Friday, July 05, 2013

Vein Hope

Today I got up filled with worry. I have to go get a blood test, routine stuff, but this is always a bit of an ordeal for me. I am what they call 'a difficult poke' ... I imagine that could be a compliment or an insult in various circles. So I go in knowing that I'm going to be jabbed several times. Occasionally when the moon aligns with mars they get it first time.

The worry, though, isn't about the poke. or pokes, that I am going to endure.

It's about the poker, the one wielding the needle.

The lab where I go has a variety of staff. Some take the frustration of getting me with ease and humour, some act as if my veins are acting under my direct command as they bob and weave to evade the needle. My experience of being physically poked isn't half the issue ... not even quarter. It's all about the attitude.

I have my favourites, of course, those I know who will take time and be thorough and will treat me as I'm a human being with veins rather than a vein surrounded by needless flesh and bone. It's not really possible to ask for a particular person as it's a pick a number, wait for turn, sit in a room, wait for who comes. When someone comes that I know is testy, I tense up. When someone comes that I know is kind, I relax. It's simple.

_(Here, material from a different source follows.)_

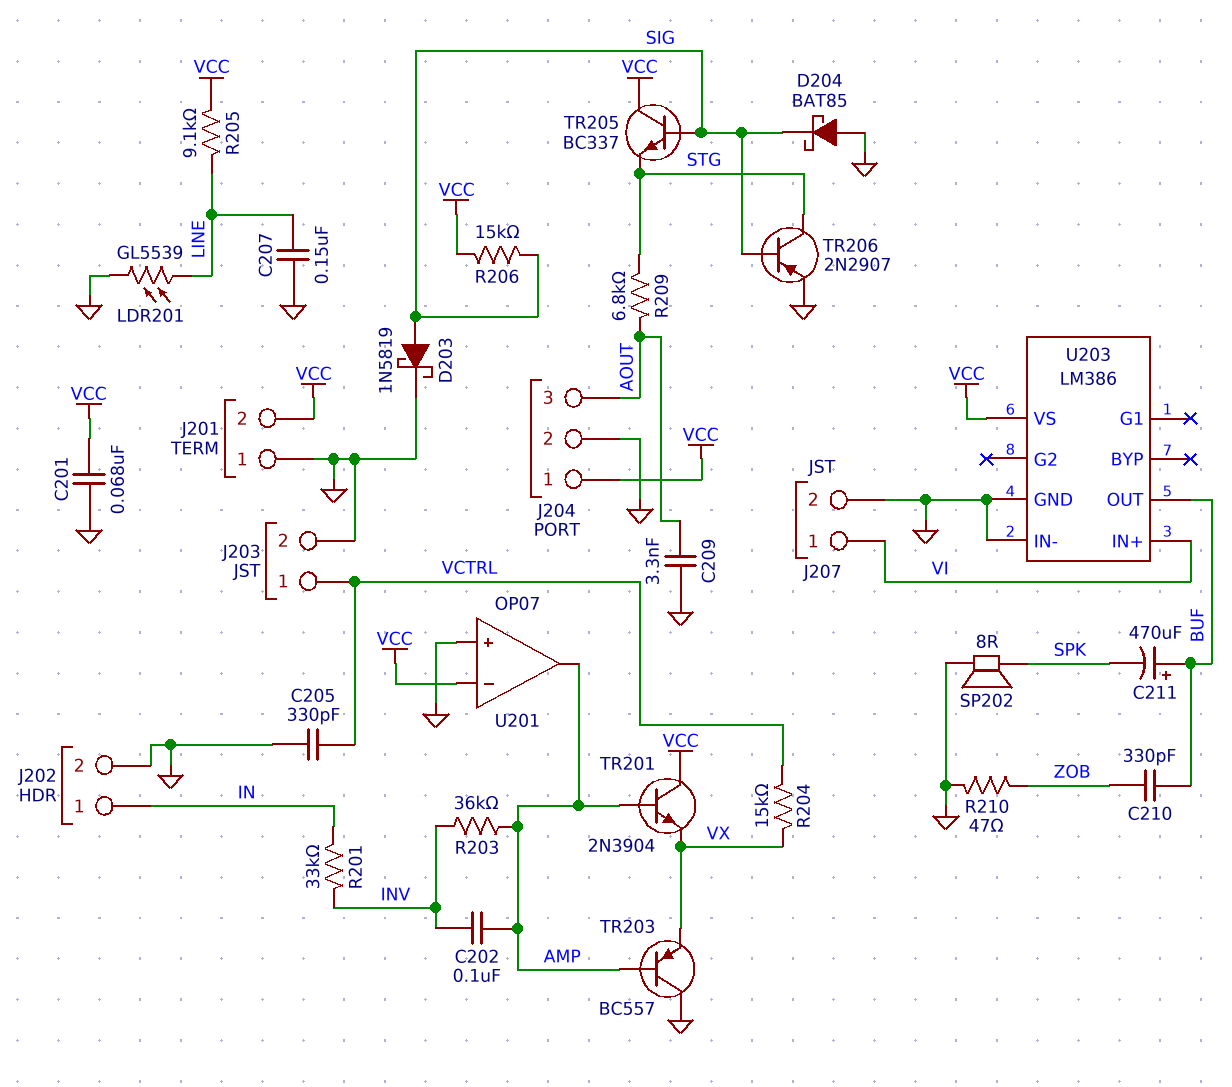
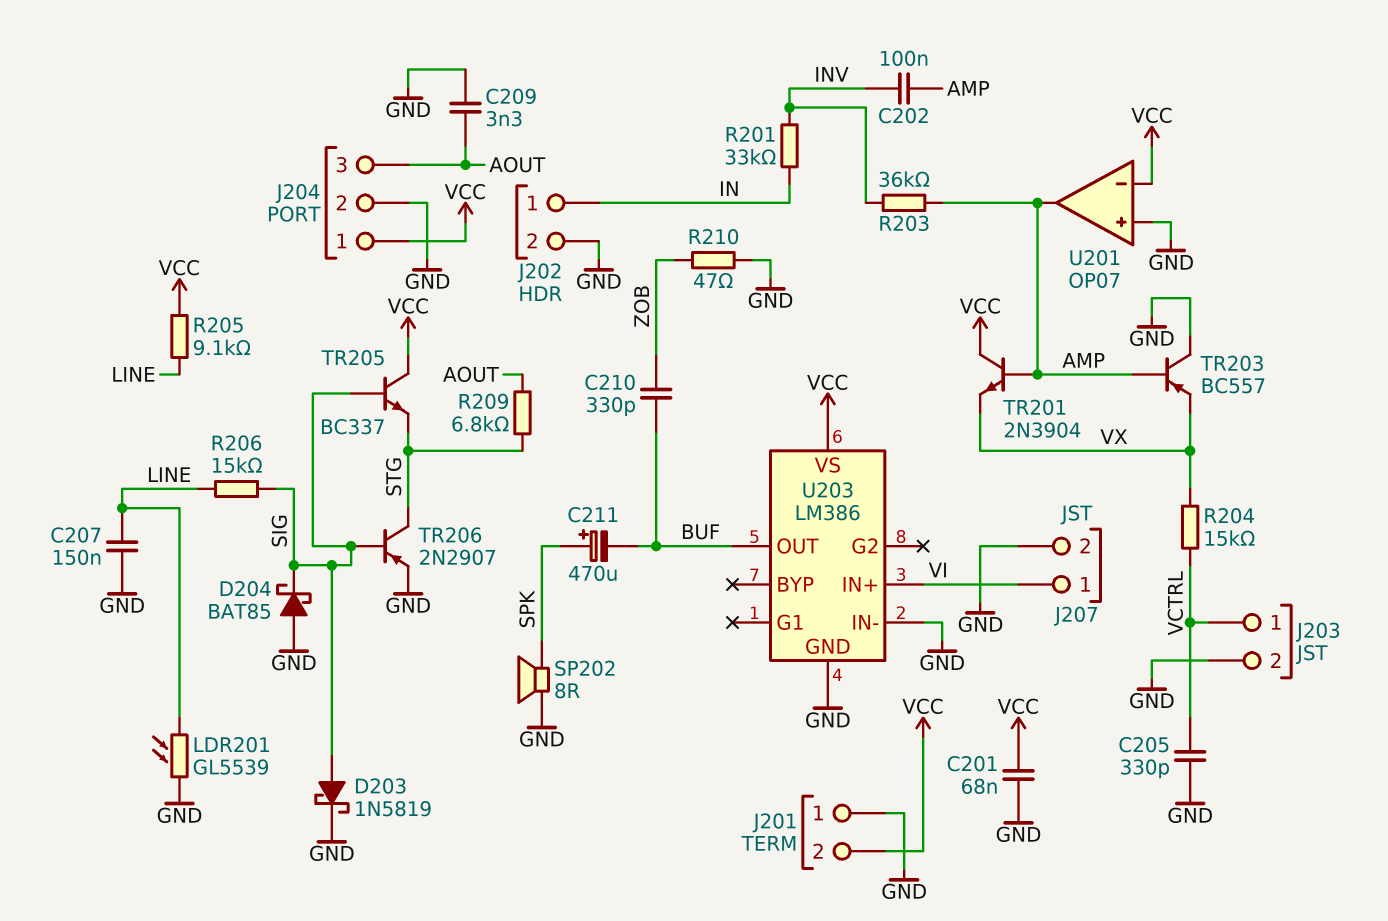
C211: 470uF (plus BUF, minus SPK) -> 470uF (plus SPK, minus BUF)
R206: 15k (SIG, VCC) -> 15k (LINE, SIG)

I was thinking about my worry this morning and wonder if that's how those who receive service always feel. Do staff in group homes, or in hospitals, or in shelters ... know that they, if they chose, could be the presence that relaxes, the person who is looked forward to, the person that someone wishes for? Do people think about how others anticipate them?

There is so much under our control.

It's about how we set our minds, about how we allow our attitudes to frame our interactions. I hope I get the woman, who I now realized chooses how she will be, who makes the right choice, over and over and over again.

7 comments:

Anonymous said...

Wonderful insight . . . I once asked if clients would ever be permitted to "choose" their care-givers. The answer was a quick "NO - they would just pick their favourites!"

Duh! Silly question, I guess!

Here's hoping your veins stood at attention this morning and saluted!

liebjabberings said...

I'm thinking about what you said of getting whomever is next up in line - when you are a difficult person to get blood from.

I don't want to go back to my doctor for needed maintenance because I can't talk to her.

Yet I have choices.

If I am the customer, I should be able to say a word to the supervisor, and get the right person for bloodwork, etc., assuming I'm willing to wait until that person is available. I (or my insurance company) am paying, after all.

I shall probably have to find a new doctor - an inconvenience. But doing without necessary health maintenance is worse.

Thanks. ABE

Anonymous said...

Dave, when you go to the lab, do you take a number? If a lab person comes out looking for the next victim, and you know it wouldn't be the best person for you, can't you just say, "I'll wait for the next one, thanks" or turn to the next one in line and say, "Please, go before me". It happens all the time at the lab were I go. At first, the lab folks wanted to know why, people told them, now they don't ask.

Webster said...

I, too, and a difficult poke, so before they even get started I tell them that I have baby veins with valves close together, and they tend to roll - if that information will be of any help to them. I am usually thanked, and rarely am I poked more than twice. They also may put on a heat pack or a warm towel for a few minutes, and I do remember to be well hydrated before.

Just sayin', because I feel your pain:D

jwg said...

I'm also a hard stick .You need to be as sharp about medical consumer rights as you are about disability rights. You have the right to refuse care by one provider and request another. The lab where I go to get tested has student interns and I simply request one of the two regular technicians.

Anonymous said...

It is so simple you wonder why folks don't get it. Attitude is everything. Caregivers often need an attitude adjustment. When I have a difficult procedure that I know is trying for all I usually say something like: "I am often a tough one for getting blood. I just want to thank you ahead of time for your patience." Seed planted - and often they feel they need to live up to your appreciation. Work well most of the time.

Jayne Wales said...

It's exactly that I remember a mum telling me she had to leave her little daughter everyday on a ward where she knew that some staff were going to be unkind to her. She was a young mum, no choices, her mother in law was hard on her, her daughter" put away". She used to watch for the face and the mood of the person coming on shift, powerless but relieved or terrified when she saw it and she had to leave. She could not understand when she told me why the tears were rolling down my face. She had told people before but it never elicited that response. Oh tha stories that just really get to you and how I know that some people just still dread the person who comes.